19-02-2025
Decades after returning from war, Killingly veterans are welcomed home
Killingly — When Henry Fusco came home from Vietnam, he said people shoved him, spat on him, and even tried to tear his uniform.
In an auditorium at Killingly High School Tuesday evening, Fusco and roughly 60 men and women who served during the Korean and Vietnam wars finally heard the words that had been absent from so many lips when they returned — 'Welcome home.'
Lt. Gov. Susan Bysiewicz, Connecticut Veterans Affairs Commissioner Ron Welch and State Sen. Mae Flexer, D-29th District, joined town officials to honor local veterans from the Korean and Vietnam eras with a hero's welcome that was long overdue. It was the latest community that Bysiewicz has visited to honor veterans from past wars.
'Neither group of veterans got the same welcome home compared to the kind of greeting that our World War veterans got,' Bysiewicz said. 'When they came home victorious, there were ticker tape parades, there were celebrations in every town and city across America. And when our Korean veterans came home … they did not get this celebration that their predecessors had gotten in World War II.'
'Our Vietnam veterans faced protests. They were spat upon, they were called unspeakable names,' Bysiewicz continued. 'People had divided opinions about the war, and our country had not yet learned the very important lesson that our Vietnam veterans taught us, which is no matter what you might think of a particular war or the leaders who sent our soldiers there, we must always, always support the men and women who serve our country and who put their lives on the line for the precious freedoms that we have in our country.'
During the ceremony, veterans sat beside their friends and families to share stories of close calls and loved ones lost.
Fusco, who served as a Navy fighter pilot from 1965 to 1975 with the 'World Famous Pukin' Dogs,' spoke of how he barely made it to base after his plane lost its radio capabilities and started to smoke after taking a heavy hit from enemy forces during the Battle of Khe Sanh in 1968.
When he landed, Fusco said, he was met by a cigar-smoking sergeant major who tallied up the damage.
'He stopped every now and then, made a little note on his pad, came all the way around and he said, 'Son, you have 43 holes in that plane. … This plane can't fly,'' Fusco recalled. 'He said 'How did you get here?' I said, 'God was my copilot.''
Others spoke of those they knew who did not make it back.

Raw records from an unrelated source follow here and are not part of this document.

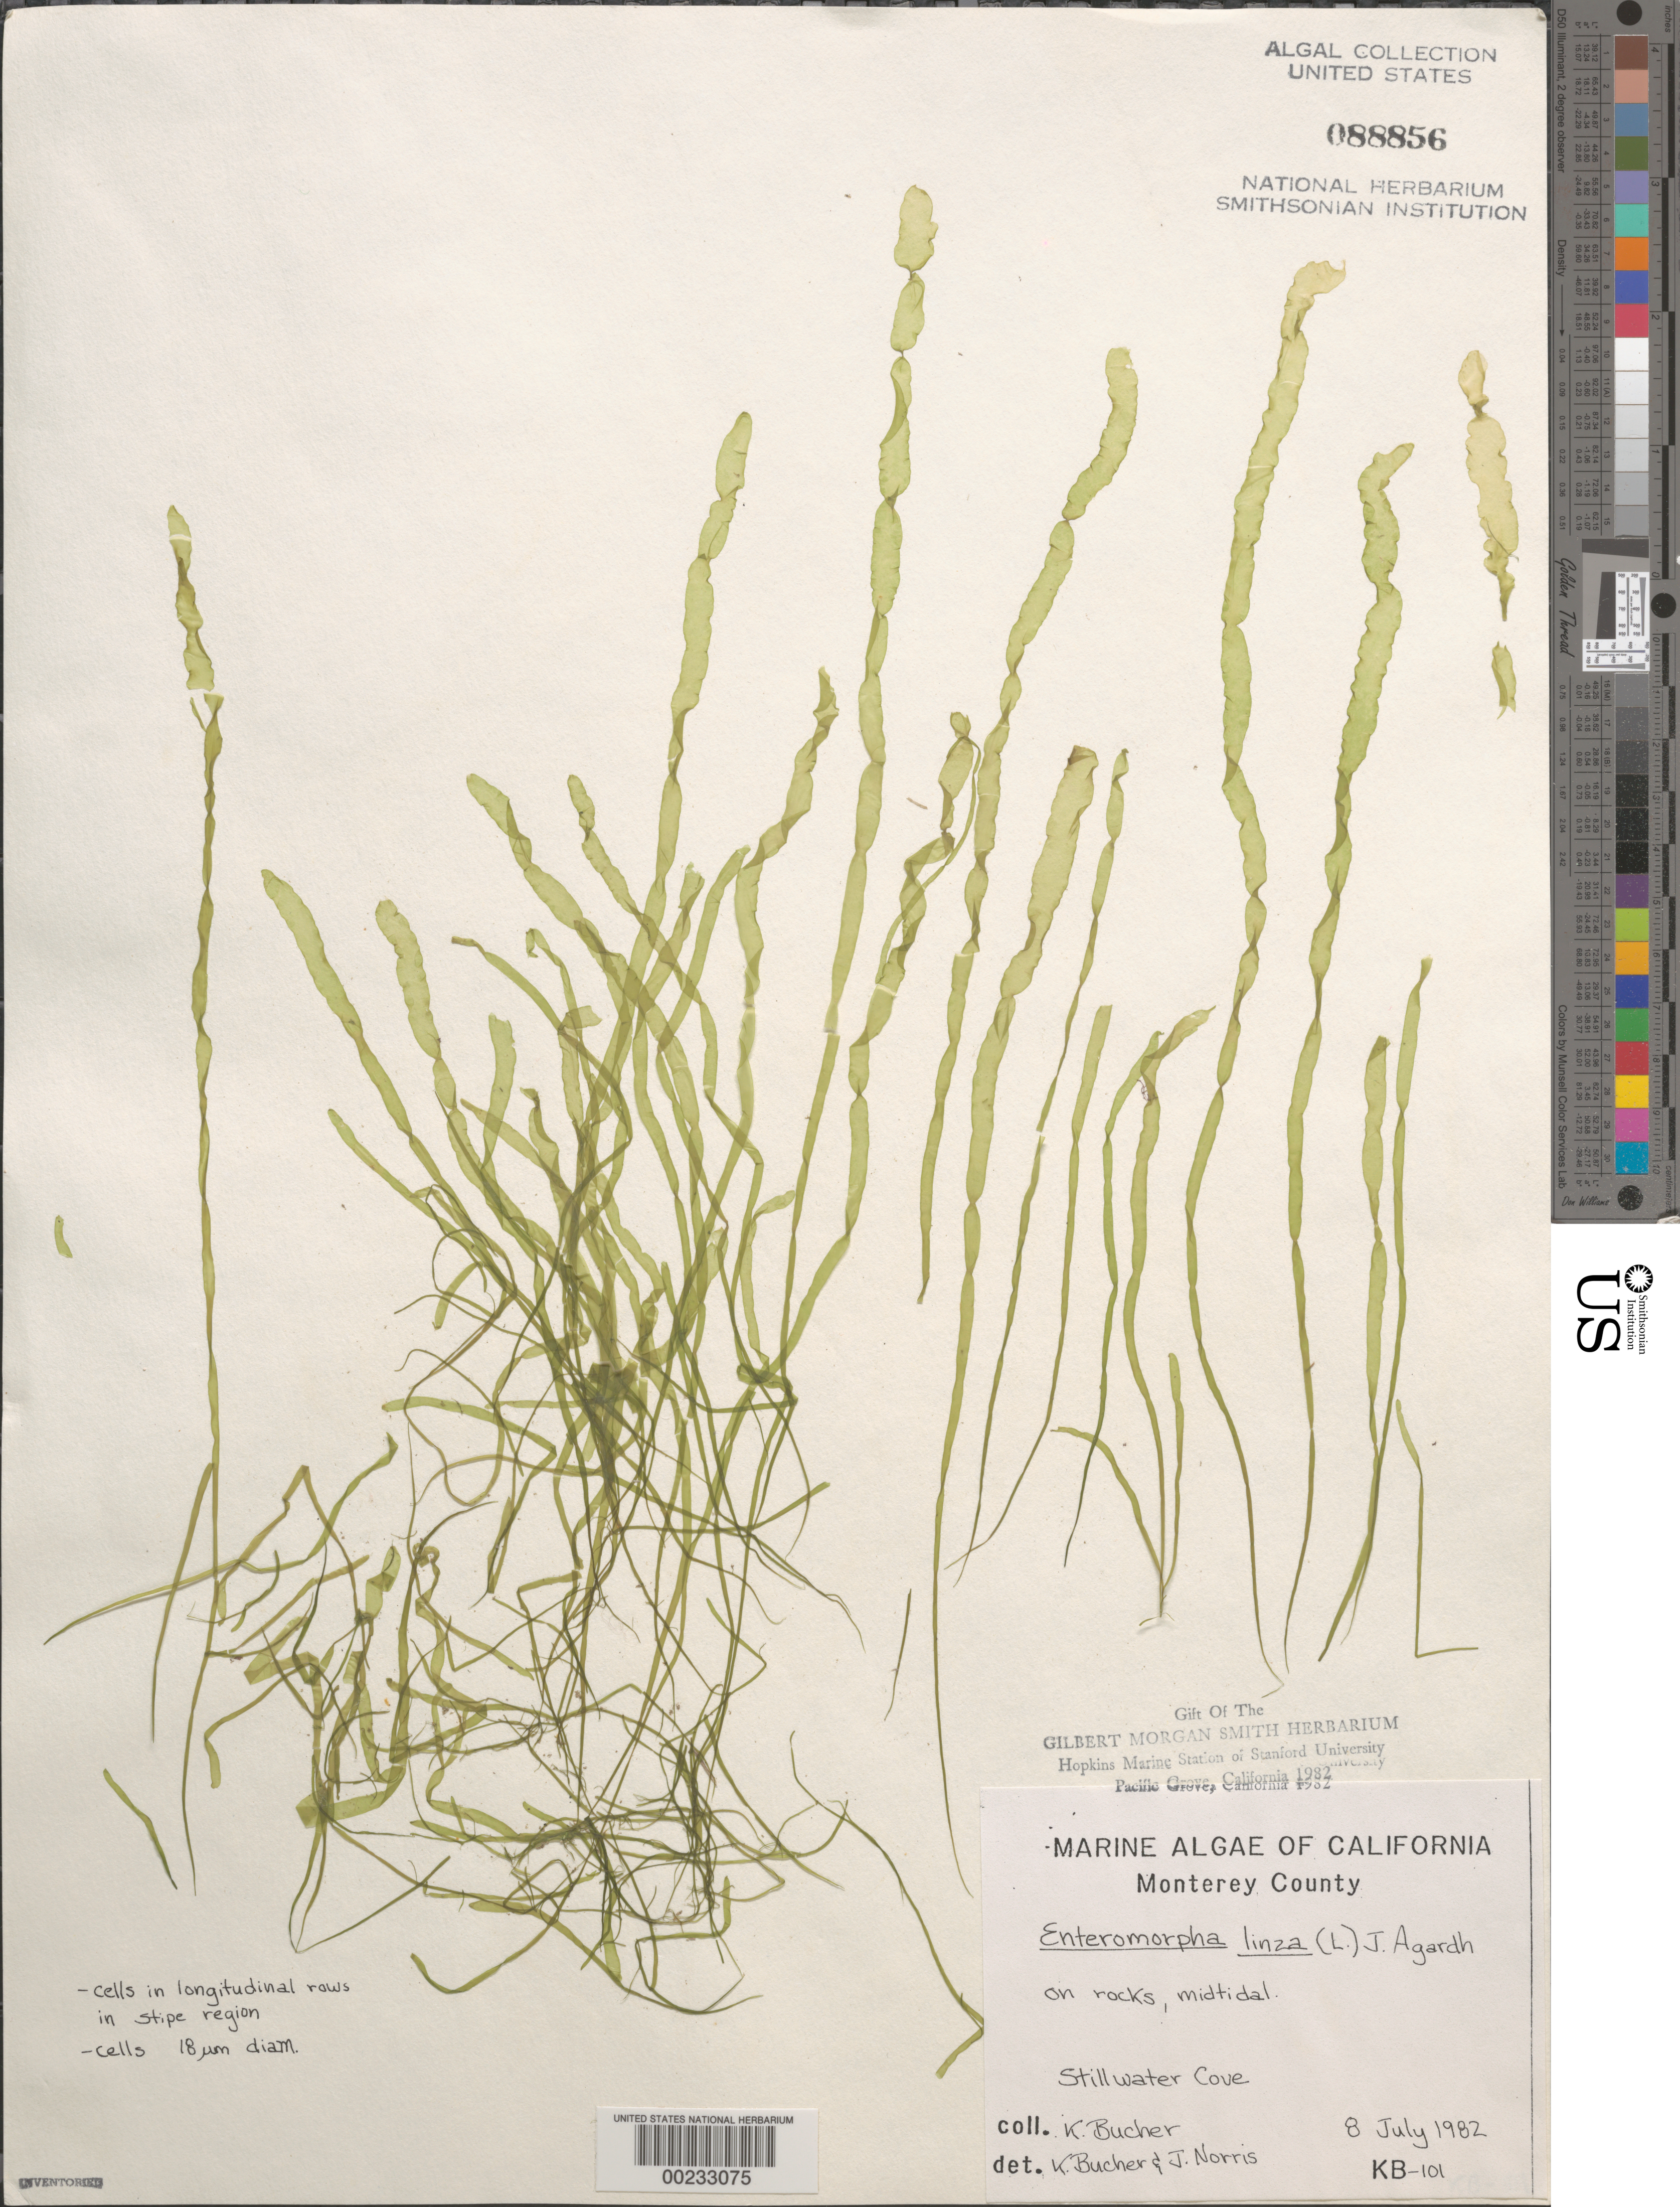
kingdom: Plantae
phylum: Chlorophyta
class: Ulvophyceae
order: Ulvales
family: Ulvaceae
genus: Ulva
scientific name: Ulva clathrata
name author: (Roth) C. Agardh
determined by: Algae name updating Project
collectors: K. E. Bucher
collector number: Kb-101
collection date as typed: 08 Jul 1982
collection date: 1982-07-08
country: United States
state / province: California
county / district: Monterey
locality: Stillwater Cove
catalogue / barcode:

David Smith served in Saigon in 1964 and in the Army Security Agency in 1965 but he said his 'worst day' in the service happened after he was reassigned to Germany.
'I got a phone call that I had to take … and I was read was a telegram that told me that my brother-in-law, my wife's brother, who was a Marine, had been killed in an ambush,' Smith said. 'He was 19 years old and he's been dead for 60 years and it feels like yesterday.'
This year is the 75th anniversary of the start of the U.S. involvement in the Korean War, which killed more than 36,000 Americans between 1950 and 1953, including 326 from Connecticut.
Next month also marks 60 years since the first U.S. combat forces were deployed to Vietnam. More than 58,000 Americans died in the war, including 612 from Connecticut and two from Killingly.
U.S. Marine Corps Private First Class William Francis Burdick Jr. died on June 9, 1968, in Quang Tri Province, South Vietnam. He was 18 years old and less than five months into his tour of duty.
That same year, Richard Paul Graveline, also a private first class in the Marines, died on Sept. 9, 1968, in the Quang Tri Province, eight months into his tour. He was 19 years old.